▼

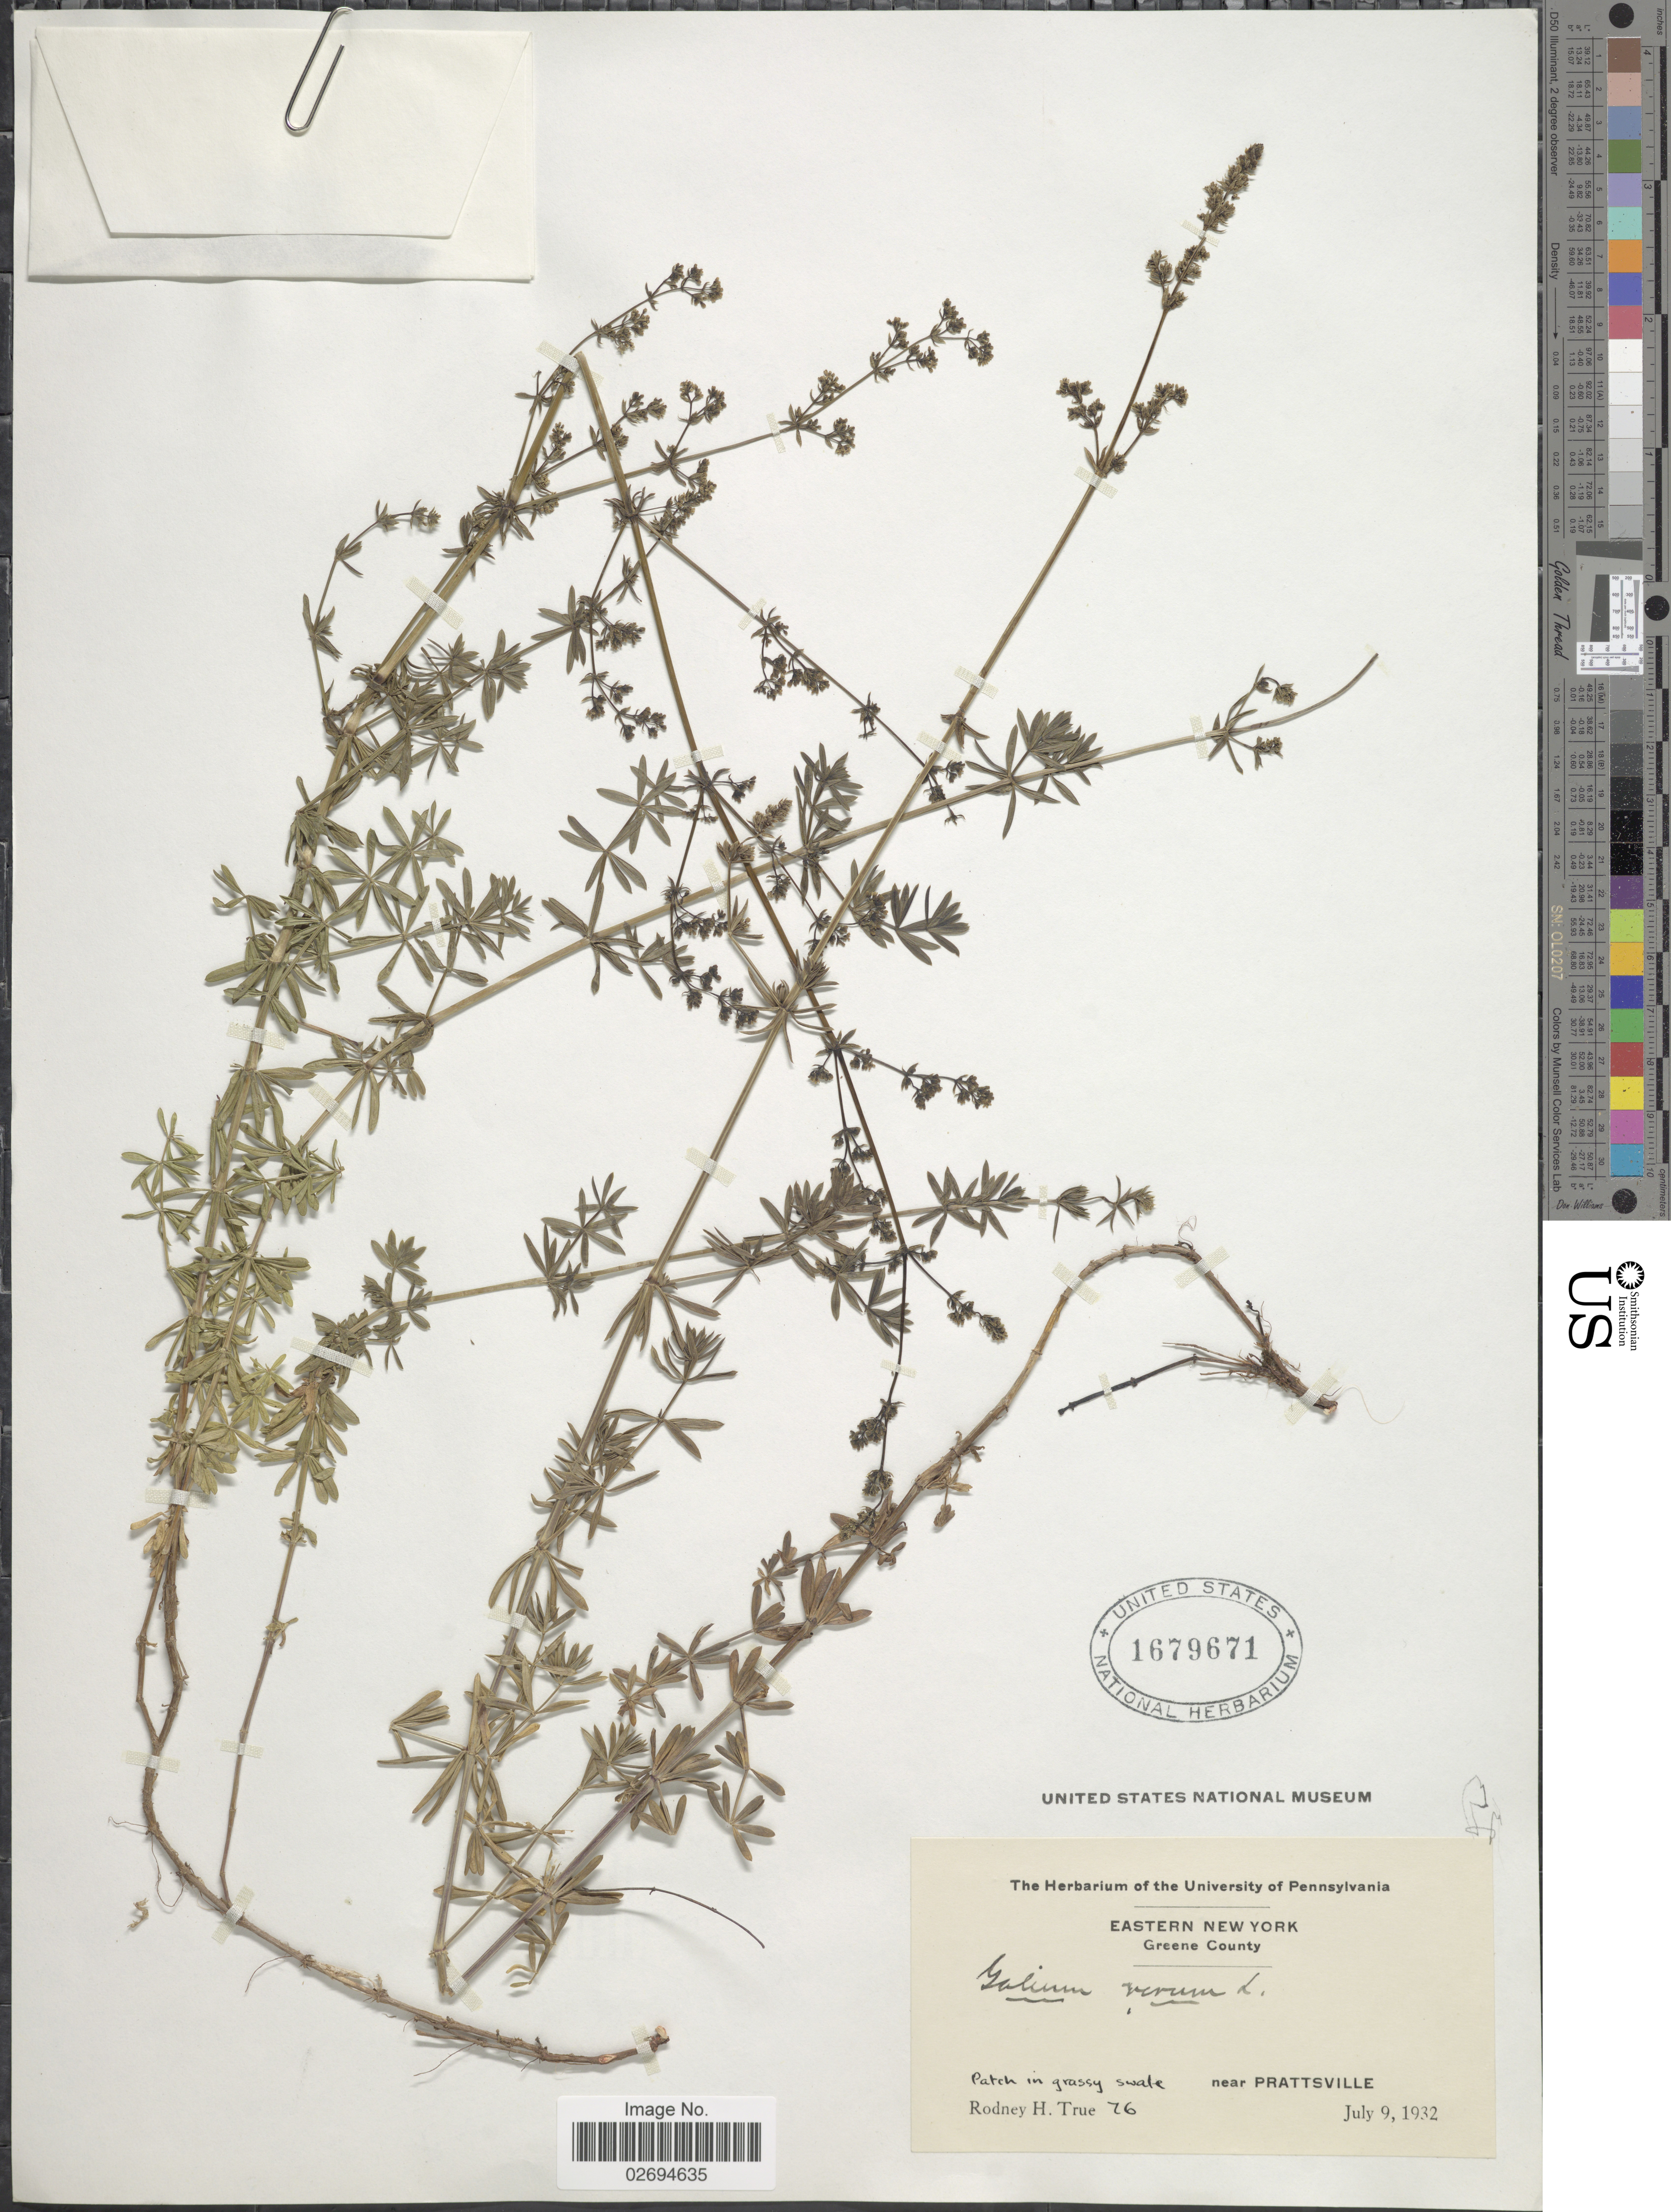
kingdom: Plantae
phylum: Tracheophyta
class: Magnoliopsida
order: Gentianales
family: Rubiaceae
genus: Galium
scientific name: Galium verum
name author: L.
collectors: R. H. True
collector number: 76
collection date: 1932-07-09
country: United States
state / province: New York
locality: Eastern New York, Greene County, Patch in grassy swale near Prattsville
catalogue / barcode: US 1679671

▲

Rewrite the rows above, swapping "catalogue" for "catalog" and changing nothing else. Omit the pictures from your version.

- [EXERCISE SOLUTION]
kingdom: Plantae
phylum: Tracheophyta
class: Magnoliopsida
order: Gentianales
family: Rubiaceae
genus: Galium
scientific name: Galium verum
name author: L.
collectors: R. H. True
collector number: 76
collection date: 1932-07-09
country: United States
state / province: New York
locality: Eastern New York, Greene County, Patch in grassy swale near Prattsville
catalog / barcode: US 1679671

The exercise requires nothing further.